Personal information
- Full name: Reda Majji
- Date of birth: 12 June 2001 (age 25)
- Place of birth: Casablanca, Morocco
- Height: 1.73 m (5 ft 8 in)
- Position: Right winger

Team information
- Current team: Duhok
- Number: 7

Youth career
- 2019–2021: Chabab Mohammédia
- 2021–2022: Raja CA

Senior career*
- Years: Team / Apps / (Gls)
- 2022–2023: Racing
- 2023–2025: DHJ /  / (6)
- 2025–2026: Al-Minaa
- 2026–: Duhok

= Reda Majji =

Moroccan footballer (born 2001)

Reda Majji (born 12 June 2001) is a Moroccan professional footballer who plays as a right winger for Iraq Stars League club Duhok.

==Career==
Majji started playing at the SCC Mohammédia Academy and then moved to Raja CA, and on 13 September 2022, he moved to Racing de Casablanca. After one season, he moved to Difaâ Hassani El Jadidi, and on 29 September 2023, he scored two goals against COD Meknès in a match that his team won 4–2. On 6 November 2023, he scored the winning goal for his team against Jeunesse Ben Guerir after an individual effort in a match that ended with a score of 2–1. On 30 March 2024, he scored his team's only goal in a 2–1 defeat against Olympique Club de Khouribga. On 22 October 2024, he scored the only winning goal for his team against MA Tétouan. On 9 May 2025, he scored a goal for his team against Raja CA in a match that his team lost 3–2.

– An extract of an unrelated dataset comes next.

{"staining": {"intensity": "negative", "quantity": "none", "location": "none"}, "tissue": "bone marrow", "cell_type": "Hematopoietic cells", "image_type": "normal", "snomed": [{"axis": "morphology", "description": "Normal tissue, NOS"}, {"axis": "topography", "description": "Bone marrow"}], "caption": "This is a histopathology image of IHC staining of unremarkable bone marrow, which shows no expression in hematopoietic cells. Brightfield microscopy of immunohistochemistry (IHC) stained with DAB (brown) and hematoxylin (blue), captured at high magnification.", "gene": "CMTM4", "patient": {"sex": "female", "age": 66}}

On 31 July 2025, he moved to Iraq and signed a contract with Al-Minaa, which plays in the Iraq Stars League. On 14 September, he made his debut for the team in a league match against Naft Maysan, which won 3–1, and in which he scored his first goal. At the end of the season, Al-Minaa terminated his contract. In July 2026, he moved to Duhok.